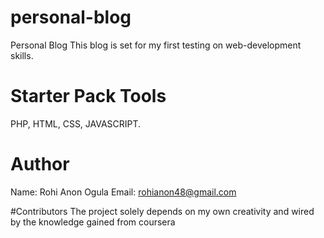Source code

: # personal-blog
Personal Blog
This blog is set for my first testing on web-development skills.


# Starter Pack Tools
PHP, HTML, CSS, JAVASCRIPT.

# Author
Name: Rohi Anon Ogula 
Email: rohianon48@gmail.com

#Contributors
The project solely depends on my own creativity and wired by the knowledge gained from coursera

····················

> _Work instruction_:
Please set down each line of the listing above word for word, skipping any pictures.

> _Answer for the task_:
Source code

: # personal-blog
Personal Blog
This blog is set for my first testing on web-development skills.


# Starter Pack Tools
PHP, HTML, CSS, JAVASCRIPT.

# Author
Name: Rohi Anon Ogula 
Email: rohianon48@gmail.com

#Contributors
The project solely depends on my own creativity and wired by the knowledge gained from coursera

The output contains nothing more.